- [Stored entries]:
↓↓↓
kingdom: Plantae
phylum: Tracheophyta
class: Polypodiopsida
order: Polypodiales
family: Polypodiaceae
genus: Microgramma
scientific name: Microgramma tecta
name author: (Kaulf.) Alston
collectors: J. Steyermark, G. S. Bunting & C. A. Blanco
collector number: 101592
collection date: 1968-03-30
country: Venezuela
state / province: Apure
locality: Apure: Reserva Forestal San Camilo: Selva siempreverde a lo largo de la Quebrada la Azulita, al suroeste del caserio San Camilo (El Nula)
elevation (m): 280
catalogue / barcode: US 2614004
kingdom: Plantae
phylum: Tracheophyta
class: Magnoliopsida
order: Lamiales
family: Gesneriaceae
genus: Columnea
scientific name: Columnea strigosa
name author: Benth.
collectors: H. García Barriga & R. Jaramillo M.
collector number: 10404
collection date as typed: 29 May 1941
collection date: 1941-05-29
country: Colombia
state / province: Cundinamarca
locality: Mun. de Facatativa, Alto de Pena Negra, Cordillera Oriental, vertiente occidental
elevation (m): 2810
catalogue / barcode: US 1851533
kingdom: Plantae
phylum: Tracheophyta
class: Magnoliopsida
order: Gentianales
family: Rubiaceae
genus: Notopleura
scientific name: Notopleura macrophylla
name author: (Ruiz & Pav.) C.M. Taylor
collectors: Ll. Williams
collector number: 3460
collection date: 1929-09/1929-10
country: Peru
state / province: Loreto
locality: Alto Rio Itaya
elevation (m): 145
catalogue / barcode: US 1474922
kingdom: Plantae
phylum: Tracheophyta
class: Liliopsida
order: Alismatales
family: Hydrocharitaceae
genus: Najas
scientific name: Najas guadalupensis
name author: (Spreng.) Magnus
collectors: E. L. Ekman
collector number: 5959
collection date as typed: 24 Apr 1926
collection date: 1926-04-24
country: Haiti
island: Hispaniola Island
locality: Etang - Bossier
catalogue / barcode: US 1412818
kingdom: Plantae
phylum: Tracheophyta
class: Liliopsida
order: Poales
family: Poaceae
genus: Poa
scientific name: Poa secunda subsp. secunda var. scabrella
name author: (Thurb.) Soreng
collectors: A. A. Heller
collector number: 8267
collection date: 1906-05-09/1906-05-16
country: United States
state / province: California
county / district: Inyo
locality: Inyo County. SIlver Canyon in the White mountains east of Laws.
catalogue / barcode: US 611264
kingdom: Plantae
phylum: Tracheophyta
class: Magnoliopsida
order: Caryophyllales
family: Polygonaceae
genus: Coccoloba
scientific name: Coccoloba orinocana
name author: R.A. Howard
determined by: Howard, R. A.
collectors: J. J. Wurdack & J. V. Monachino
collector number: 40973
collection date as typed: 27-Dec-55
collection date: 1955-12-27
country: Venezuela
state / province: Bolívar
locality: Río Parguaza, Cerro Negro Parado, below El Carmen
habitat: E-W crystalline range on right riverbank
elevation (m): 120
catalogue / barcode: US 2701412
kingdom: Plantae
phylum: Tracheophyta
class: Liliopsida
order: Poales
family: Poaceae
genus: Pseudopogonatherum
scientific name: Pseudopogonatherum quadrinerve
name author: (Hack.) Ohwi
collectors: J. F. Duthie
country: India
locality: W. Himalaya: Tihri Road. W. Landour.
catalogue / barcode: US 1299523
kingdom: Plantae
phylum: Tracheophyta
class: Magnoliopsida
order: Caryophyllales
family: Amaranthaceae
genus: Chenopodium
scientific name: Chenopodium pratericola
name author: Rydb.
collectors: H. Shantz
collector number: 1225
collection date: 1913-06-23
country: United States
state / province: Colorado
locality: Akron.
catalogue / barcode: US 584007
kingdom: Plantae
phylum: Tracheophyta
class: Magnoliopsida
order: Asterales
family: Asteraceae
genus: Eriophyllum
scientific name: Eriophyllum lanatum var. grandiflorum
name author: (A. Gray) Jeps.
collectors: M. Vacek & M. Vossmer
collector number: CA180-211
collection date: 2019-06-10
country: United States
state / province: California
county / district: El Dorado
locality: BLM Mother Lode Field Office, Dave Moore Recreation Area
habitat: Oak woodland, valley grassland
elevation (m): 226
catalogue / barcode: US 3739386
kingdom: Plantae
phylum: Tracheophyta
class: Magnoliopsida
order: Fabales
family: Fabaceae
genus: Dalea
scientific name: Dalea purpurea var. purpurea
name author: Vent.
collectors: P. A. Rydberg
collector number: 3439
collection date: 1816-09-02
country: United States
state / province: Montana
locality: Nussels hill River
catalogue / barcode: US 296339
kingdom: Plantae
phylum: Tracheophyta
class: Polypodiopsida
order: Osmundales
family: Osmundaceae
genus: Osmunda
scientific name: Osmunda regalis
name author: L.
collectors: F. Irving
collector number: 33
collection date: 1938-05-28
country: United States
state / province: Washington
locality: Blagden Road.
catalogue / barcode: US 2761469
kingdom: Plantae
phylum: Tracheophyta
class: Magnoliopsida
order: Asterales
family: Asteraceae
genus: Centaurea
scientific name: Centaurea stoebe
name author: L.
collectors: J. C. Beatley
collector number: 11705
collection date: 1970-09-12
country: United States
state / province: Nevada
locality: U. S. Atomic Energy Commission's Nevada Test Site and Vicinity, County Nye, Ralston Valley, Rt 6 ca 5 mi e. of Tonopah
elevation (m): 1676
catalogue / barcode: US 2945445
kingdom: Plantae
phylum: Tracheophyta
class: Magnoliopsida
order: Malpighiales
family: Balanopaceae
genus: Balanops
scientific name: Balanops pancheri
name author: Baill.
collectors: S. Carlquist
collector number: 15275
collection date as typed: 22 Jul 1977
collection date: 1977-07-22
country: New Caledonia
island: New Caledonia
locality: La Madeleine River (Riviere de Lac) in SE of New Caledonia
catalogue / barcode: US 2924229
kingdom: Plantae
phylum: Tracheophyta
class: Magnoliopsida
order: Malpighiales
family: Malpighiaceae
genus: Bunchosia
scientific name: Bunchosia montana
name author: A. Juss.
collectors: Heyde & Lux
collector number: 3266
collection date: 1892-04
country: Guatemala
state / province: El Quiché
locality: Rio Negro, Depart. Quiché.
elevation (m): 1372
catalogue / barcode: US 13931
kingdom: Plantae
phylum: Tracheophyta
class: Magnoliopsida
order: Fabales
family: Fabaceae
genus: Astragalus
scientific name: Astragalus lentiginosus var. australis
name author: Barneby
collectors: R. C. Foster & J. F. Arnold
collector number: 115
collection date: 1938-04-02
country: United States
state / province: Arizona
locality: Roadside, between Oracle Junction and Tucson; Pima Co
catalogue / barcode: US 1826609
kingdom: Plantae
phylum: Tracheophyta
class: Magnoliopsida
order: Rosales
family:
↑↑↑
- [WRITTEN REQUEST]:
Lay out the listing above as a Markdown table with columns Row and Line, covering everything from the line containing "collection date as typed: 27-Dec-55" down to the line containing "scientific name: Dalea purpurea var. purpurea", both included. Number each row and skip any blank lines.

- [RIGHT ANSWER]:
| Row | Line |
|---|---|
| 1 | collection date as typed: 27-Dec-55 |
| 2 | collection date: 1955-12-27 |
| 3 | country: Venezuela |
| 4 | state / province: Bolívar |
| 5 | locality: Río Parguaza, Cerro Negro Parado, below El Carmen |
| 6 | habitat: E-W crystalline range on right riverbank |
| 7 | elevation (m): 120 |
| 8 | catalogue / barcode: US 2701412 |
| 9 | kingdom: Plantae |
| 10 | phylum: Tracheophyta |
| 11 | class: Liliopsida |
| 12 | order: Poales |
| 13 | family: Poaceae |
| 14 | genus: Pseudopogonatherum |
| 15 | scientific name: Pseudopogonatherum quadrinerve |
| 16 | name author: (Hack.) Ohwi |
| 17 | collectors: J. F. Duthie |
| 18 | country: India |
| 19 | locality: W. Himalaya: Tihri Road. W. Landour. |
| 20 | catalogue / barcode: US 1299523 |
| 21 | kingdom: Plantae |
| 22 | phylum: Tracheophyta |
| 23 | class: Magnoliopsida |
| 24 | order: Caryophyllales |
| 25 | family: Amaranthaceae |
| 26 | genus: Chenopodium |
| 27 | scientific name: Chenopodium pratericola |
| 28 | name author: Rydb. |
| 29 | collectors: H. Shantz |
| 30 | collector number: 1225 |
| 31 | collection date: 1913-06-23 |
| 32 | country: United States |
| 33 | state / province: Colorado |
| 34 | locality: Akron. |
| 35 | catalogue / barcode: US 584007 |
| 36 | kingdom: Plantae |
| 37 | phylum: Tracheophyta |
| 38 | class: Magnoliopsida |
| 39 | order: Asterales |
| 40 | family: Asteraceae |
| 41 | genus: Eriophyllum |
| 42 | scientific name: Eriophyllum lanatum var. grandiflorum |
| 43 | name author: (A. Gray) Jeps. |
| 44 | collectors: M. Vacek & M. Vossmer |
| 45 | collector number: CA180-211 |
| 46 | collection date: 2019-06-10 |
| 47 | country: United States |
| 48 | state / province: California |
| 49 | county / district: El Dorado |
| 50 | locality: BLM Mother Lode Field Office, Dave Moore Recreation Area |
| 51 | habitat: Oak woodland, valley grassland |
| 52 | elevation (m): 226 |
| 53 | catalogue / barcode: US 3739386 |
| 54 | kingdom: Plantae |
| 55 | phylum: Tracheophyta |
| 56 | class: Magnoliopsida |
| 57 | order: Fabales |
| 58 | family: Fabaceae |
| 59 | genus: Dalea |
| 60 | scientific name: Dalea purpurea var. purpurea |